Now, I do appreciate the stance of him and WWE over the past few years acknowledging the boos, the jeers, that people intensely dislike and even hate with a godlike passion at times the John Cena character. His taunts at the fans even make him a heel without actually being a heel- which is interesting.

Nonetheless, he isn't booked that way. His overall role is as unchanged as ever, despite these crowd-forced tendencies in his promos. The storyline around him has still not changed, nor has the core of the character. No new facets to John Cena are ever introduced, no real new situations that force him to think or act differently- to adapt, improvise, and overcome, are presented to him. The quest, the journey, has stopped.

And the stagnation of John Cena is both a representation and a cause of the stagnation of the WWE in general, as Cena is not only the "top guy" (and has been for a very long time), but even in situations where he does not have the title, he still main-events shows and PPV's, wherein the title is seemingly an afterthought. Rare before, it is now common. Worse, as mentioned before, his storylines are all stale. Even worse, the "creative" department of the WWE can rarely tell a good story in general anymore, with or without Cena.

The abysmal AJ storyline has already been mentioned, but consider Cena's two-year angle with The Rock, which is bigger than the WWE Championship. Both men acted like buffoons- utter buffoons. The Rock was way watered down- acting like a high-school jock with lame jokes and constant Twitter plugging, and John Cena was his typical self, only now with a silly approval-seeking chip on his shoulder because he had to "prove" he was better than The Rock. Why? No real reason. Rock just "went away" and Cena was still there, etc. The promos were utterly terrible, and their ring chemistry wasn't good by any means.

And WWE wants to do this twice despite last year's feud being mediocre at best?

Now consider the disappointing mid-carders over the years- guys that had potential but have been blown off course, perhaps irretrievably. Consider how many guys WWE has just dropped the ball on: The Miz and Ziggler come first to mind on this particular date. It seems that the bookers just can't find a way to build new characters and put them in good storylines at all, not that there aren't exceptions (The Shield and Antonio Cesaro being a couple of recent ones), but they get buried by the ever-mediocre main event.

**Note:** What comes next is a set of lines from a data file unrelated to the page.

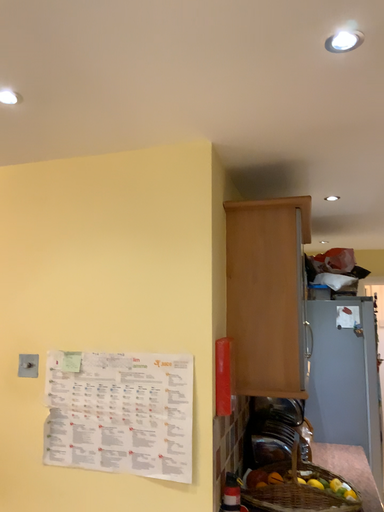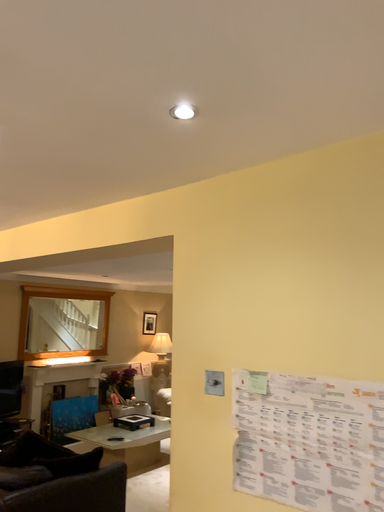
Question: How did the camera likely rotate when shooting the video?

Choices:
 (A) rotated left
 (B) rotated right

Answer: (A)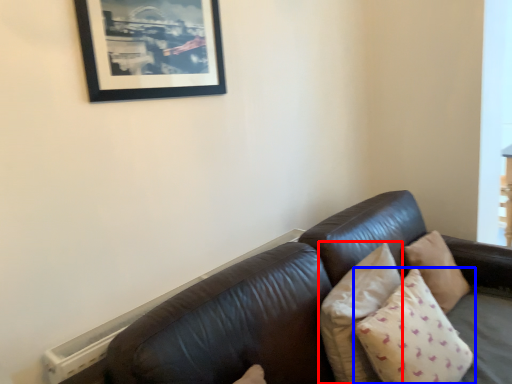
Question: Which object appears farthest to the camera in this image, pillow (highlighted by a red box) or pillow (highlighted by a blue box)?

Choices:
 (A) pillow
 (B) pillow

Answer: (A)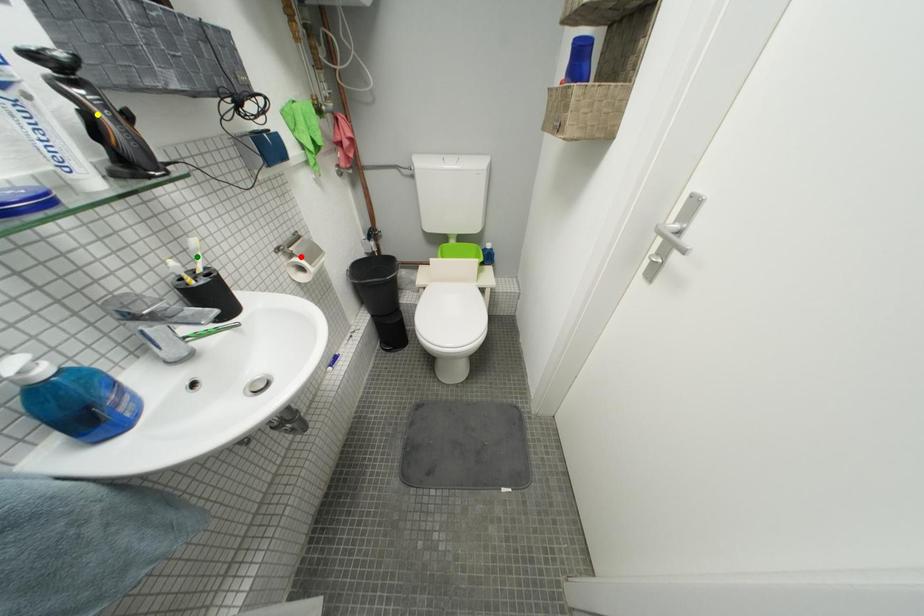
Order these from farthest to nearest:
green point
red point
yellow point

red point → green point → yellow point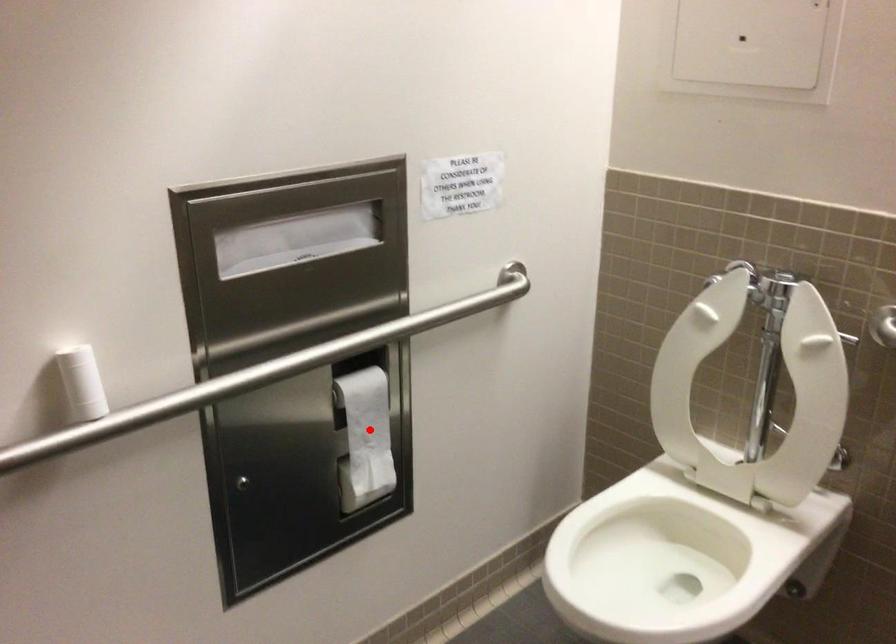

CM Punk, WWE's hottest angle in years starting in mid 2011, was I think, in the long term, ruined by his heel turn. It not only didn't make sense at the time, but what has it ultimately done for his character? It turned him into a good antagonist for The Rock and The Undertaker to defeat, both making for a very disappointing conclusion to the CM Punk narrative, not only because we've seen those two triumph time and time again (and they're getting on in years), but it seemed an artificial roadblock to further growth of CM Punk's character.

I suppose I can continue to go on, but the main thrust is that WWE seems to be clueless most of the time as to how to tell a good, enthralling story that an audience wants to see and hear, one that the people it comprises would be willing to part with time or money that they could be spending on something else. The Monday Night Wars perhaps spoiled us older fans, and pro-wrestling in general may very well never reach such heights of quality again, but the fact remains that WWE could be doing so much more but just aren't seeming to make the effort to try, as this WrestleMania can attest.

Don't even get me started on TNA. Hulk and Brooke Hogan? Instant pass.

I may go into more detail later on as to how I think the storylines and characters can actually be improved rather than being entirely negative, but WWE, if it is truly serious about being an "entertainment" company first and foremost, needs to think of itself in competition not just with other wrestling entities, but other parts of the entertainment industry as a whole. It has tools enough to do well in this market (yes, including John Cena), but, in an air of complacency, hasn't made the effort to use them properly. That's my biggest pet peeve of all.